══ Provided material
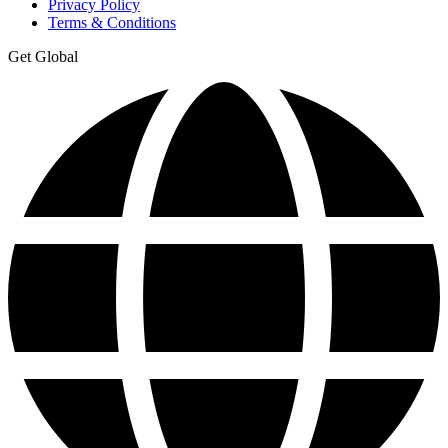
Privacy Policy
Terms & Conditions
Get Global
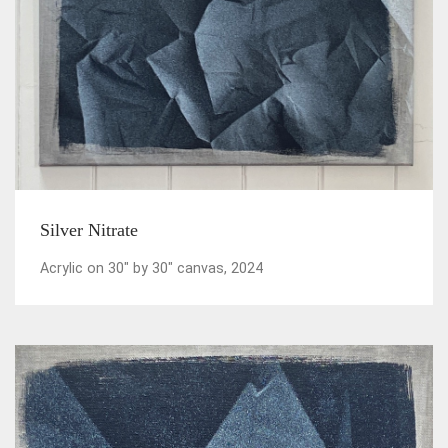
Silver Nitrate
Acrylic on 30" by 30" canvas, 2024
════
What you are asked to do: Format the lines of text from all of the entries above as a single numbered list, omitting any blank lines. Leave the pictures out of the answer.

Expected answer:
1. Privacy Policy
2. Terms & Conditions
3. Get Global
4. Silver Nitrate
5. Acrylic on 30" by 30" canvas, 2024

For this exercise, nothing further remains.